Mr Piccoli said even when he was responsible for approving $500 million in annual funding for Catholic schools in NSW, he had no idea how the money was spent.
He said the NSW Catholic Education Commission submitted a signed one-page form which unlocked $500 million.
"There is no transparency back to government about how Catholic schools spend half a billion dollars of taxpayers' money, there’s just a one-page form – we have no idea how that money is distributed," Mr Piccoli said.
Federal and state governments fund Catholic schools on a needs basis but hand the money to education commissions in each state in a lump sum, which is then distributed to schools around their states.
Mr Piccoli said a commission of inquiry was needed to uncover how public money was being spent in Catholic schools.
His comments come as it was revealed Catholic education authorities are short-changing needy schools to help keep fees low at schools in wealthy areas in Sydney.
"We fought very hard for needs-based funding but I am very disappointed that schools in greatest need in regional NSW are being short-changed to fund schools in more affluent areas of Sydney," Mr Piccoli said.
"As a Catholic, I am deeply disappointed because I expected as a Christian organisation, the Catholic schools would provide the money to the schools and children who need it the most."
Mr Piccoli released figures showing last year, MacKillop College in Bathurst received $836,844 less than its federal government allocation, and St John's College in Dubbo received $493,823 less than its allocation.
In comparison, Sacred Heart Catholic School in Pymble received $412,528 more than its allocation and St Fiacre's Catholic Primary School in Leichhardt received $301,763 above its allocation.
"I think Catholic parents in regional and rural NSW would be outraged when they see how funding is distributed to wealthy schools in Sydney ..." Mr Piccoli said.

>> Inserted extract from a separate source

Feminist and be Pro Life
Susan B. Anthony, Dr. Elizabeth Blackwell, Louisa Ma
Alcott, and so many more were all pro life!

The executive director of Catholic education in the Parramatta diocese, Greg Whitby, said the lack of clarity around the federal government's new funding model had left parents very anxious about possible fee rises.

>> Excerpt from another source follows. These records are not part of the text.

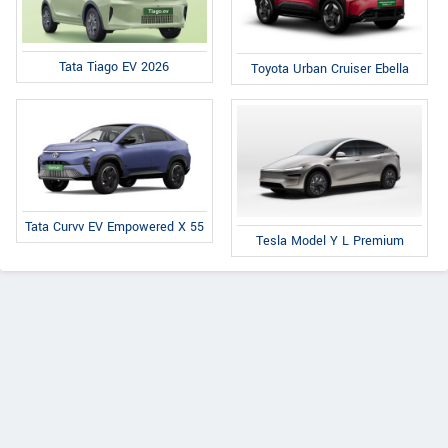
Tata Tiago EV 2026
Toyota Urban Cruiser Ebella
Tata Curvv EV Empowered X 55
Tesla Model Y L Premium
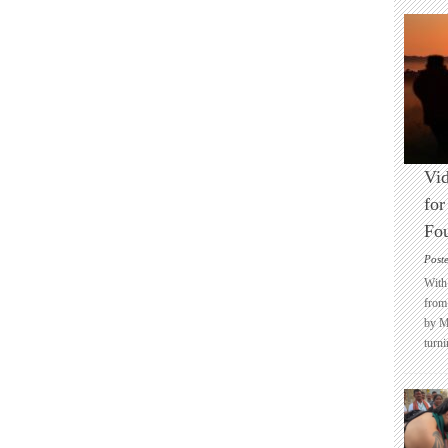
Vid
for
Fo
Post
With 
from 
by M
turni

The National Catholic Education Commission has estimated fees could increase by up to $6000 at some schools.
Mr Whitby disputed claims that some schools were running large surpluses at the expense of others.
"That is simply not true. Every year, we set aside funds to build new schools in areas of high demand," Mr Whitby said.
"While we are grateful for the small amount of government money we receive to build new schools, we have to meet the costs of land purchase as well as building and development costs. A single secondary school costs more than $50 million. We also need to renovate and renew existing schools."